Question

A local club is arranging a charter flight to Hawaii. The cost of the trip is ​$586 each for 80 ​passengers, with a refund of​ $5 per passenger for each passenger in excess of 80.

(a) Find the number of passengers that will maximize the revenue received from the flight.
(b) Find the maximum revenue.

Answer 1

a) The number of passengers that will maximize the revenue received from the flight is 99.

b) The maximum revenue is $48,609.

Explanation:

We have to analyse two cases to build a piecewise function.

If there are 80 or less passengers, we have that:

The cost of the trip is $586 for each passenger. So

`R(n) = 586n`

If there are more than 80 passengers.

There is a refund of $5 per passenger for each passenger in excess of 80. So the cost for each passenger is

`R(n) = (586 - 5(n-80))n = -5n^(2) +400n + 586n = -5n^(2) + 986n`.

So we have the following piecewise function:

`R(n) = \left \{ {{586n}, n\leq 80 \atop {-5n^(2) + 986n}, n > 80} \right`

The maxium value of a quadratic function in the format of
`y(n) = an^(2) + bn + c` happens at:

`n_(v) = -(b)/(2a)`

The maximum value is:

`y(n_(v))`

So:

(a) Find the number of passengers that will maximize the revenue received from the flight.

We have to see if
`n_(v)` is higher than 80.

We have that, for
`n > 80`,
`R(n) = -5n^(2) + 986n`, so
`a = -5, b = 986`

The number of passengers that will maximize the revenue received from the flight is:

`n_(v) = -(b)/(2a) = -(986)/(2(-5)) = 98.6`

Rounding up, the number of passengers that will maximize the revenue received from the flight is 99.

(b) Find the maximum revenue.

This is
`R(99)`.

`R(n) = -5n^(2) + 986n`

`R(99) = -5*(99)^(2) + 986*(99) = 48609`

The maximum revenue is $48,609.

• Materials provided:
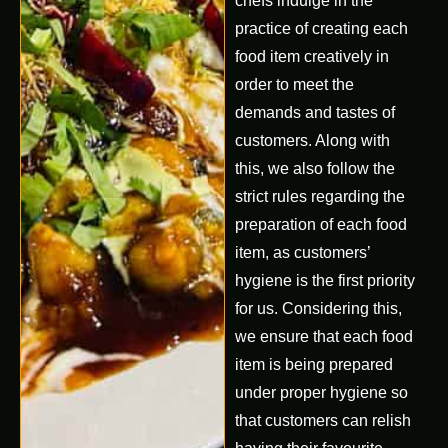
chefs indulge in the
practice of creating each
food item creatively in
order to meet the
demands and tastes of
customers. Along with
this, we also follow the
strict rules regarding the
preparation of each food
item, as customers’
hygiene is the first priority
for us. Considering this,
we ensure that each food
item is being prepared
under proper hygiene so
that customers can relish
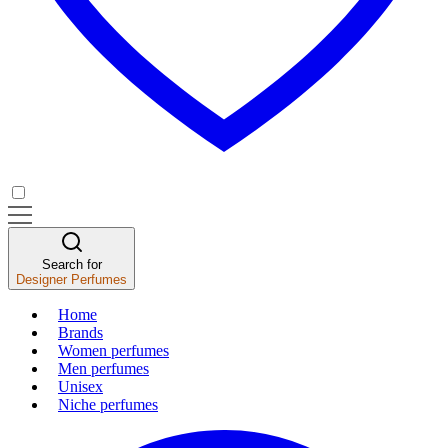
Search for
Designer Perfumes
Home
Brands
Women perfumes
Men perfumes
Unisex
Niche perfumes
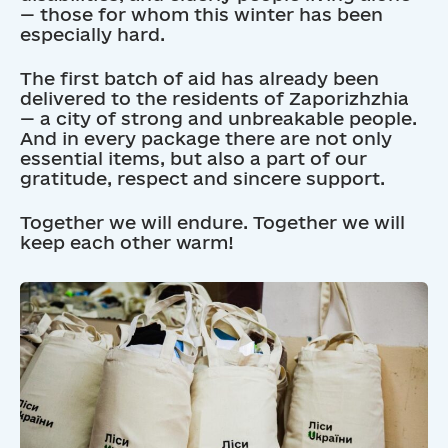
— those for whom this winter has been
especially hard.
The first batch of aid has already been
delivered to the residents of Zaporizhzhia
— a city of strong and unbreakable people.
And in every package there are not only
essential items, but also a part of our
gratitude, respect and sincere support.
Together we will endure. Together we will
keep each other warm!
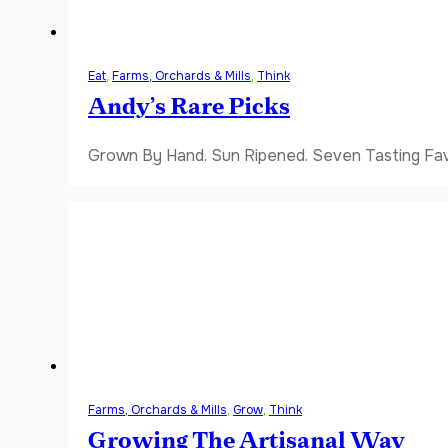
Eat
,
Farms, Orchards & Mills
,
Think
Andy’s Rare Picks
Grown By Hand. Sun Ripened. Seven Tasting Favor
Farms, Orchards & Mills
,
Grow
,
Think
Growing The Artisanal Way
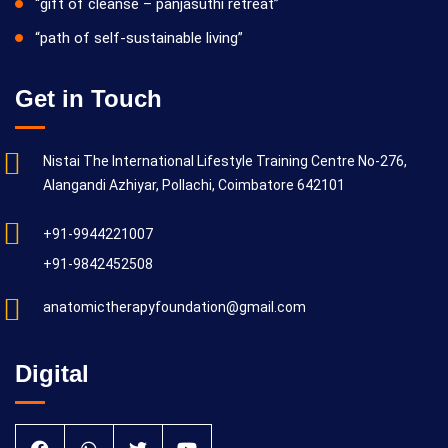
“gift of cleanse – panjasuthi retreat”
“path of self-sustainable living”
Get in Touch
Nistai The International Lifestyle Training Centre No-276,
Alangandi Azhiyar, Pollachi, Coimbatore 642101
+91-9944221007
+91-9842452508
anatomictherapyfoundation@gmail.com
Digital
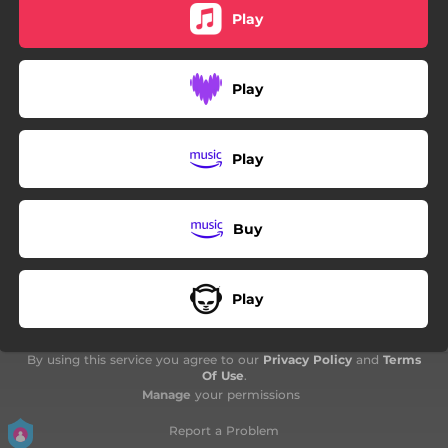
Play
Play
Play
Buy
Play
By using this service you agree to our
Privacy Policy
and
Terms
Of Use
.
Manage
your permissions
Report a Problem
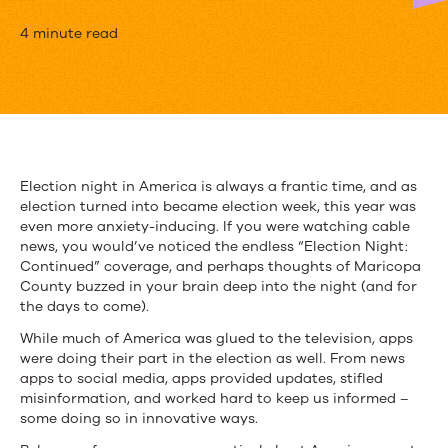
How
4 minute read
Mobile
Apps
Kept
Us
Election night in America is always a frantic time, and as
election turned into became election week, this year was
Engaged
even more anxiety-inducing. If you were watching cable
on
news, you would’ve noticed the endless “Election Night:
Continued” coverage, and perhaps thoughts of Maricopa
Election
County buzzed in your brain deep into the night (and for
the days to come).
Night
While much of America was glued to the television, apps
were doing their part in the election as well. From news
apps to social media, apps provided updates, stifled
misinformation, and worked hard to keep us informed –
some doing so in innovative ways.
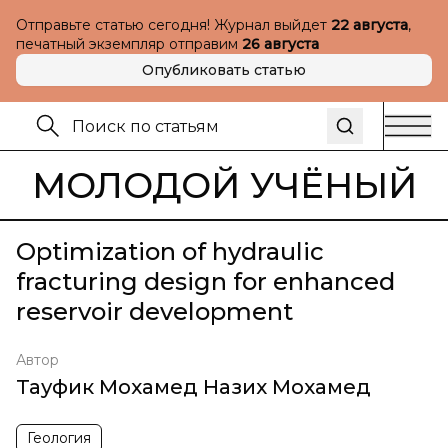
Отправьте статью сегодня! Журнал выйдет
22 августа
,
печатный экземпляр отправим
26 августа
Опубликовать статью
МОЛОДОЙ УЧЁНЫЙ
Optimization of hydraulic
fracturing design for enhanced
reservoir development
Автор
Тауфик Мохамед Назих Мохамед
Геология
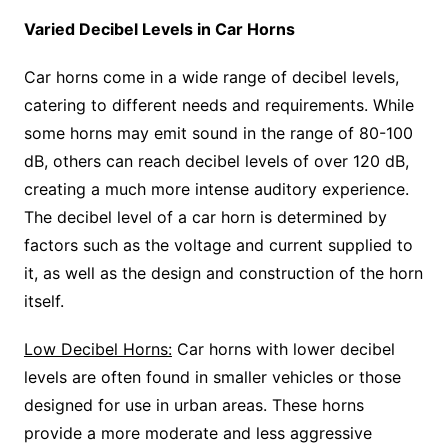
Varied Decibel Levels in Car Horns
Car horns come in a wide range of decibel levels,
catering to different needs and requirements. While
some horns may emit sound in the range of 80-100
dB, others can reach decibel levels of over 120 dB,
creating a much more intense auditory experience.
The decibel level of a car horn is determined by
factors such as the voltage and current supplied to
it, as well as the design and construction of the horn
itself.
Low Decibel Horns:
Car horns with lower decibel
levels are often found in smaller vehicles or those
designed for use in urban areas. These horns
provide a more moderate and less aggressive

• Tasks to carry out:
A) In the charter flight problem, switch "revenue" to "income" and give the part between "A local club" and "b) The maximum revenue is $48,609.", inclusive, again.
B) Rewrite the listing from its start through the line containing "for us. Considering" as a Markdown table with columns n (a row number) and Line. Leave out the pictures and any blank lines.

• Responses:
A)
A local club is arranging a charter flight to Hawaii. The cost of the trip is ​$586 each for 80 ​passengers, with a refund of​ $5 per passenger for each passenger in excess of 80.

(a) Find the number of passengers that will maximize the income received from the flight.
(b) Find the maximum income.

Answer 1

a) The number of passengers that will maximize the income received from the flight is 99.

b) The maximum income is $48,609.

B)
| n | Line |
|---|---|
| 1 | chefs indulge in the |
| 2 | practice of creating each |
| 3 | food item creatively in |
| 4 | order to meet the |
| 5 | demands and tastes of |
| 6 | customers. Along with |
| 7 | this, we also follow the |
| 8 | strict rules regarding the |
| 9 | preparation of each food |
| 10 | item, as customers’ |
| 11 | hygiene is the first priority |
| 12 | for us. Considering this, |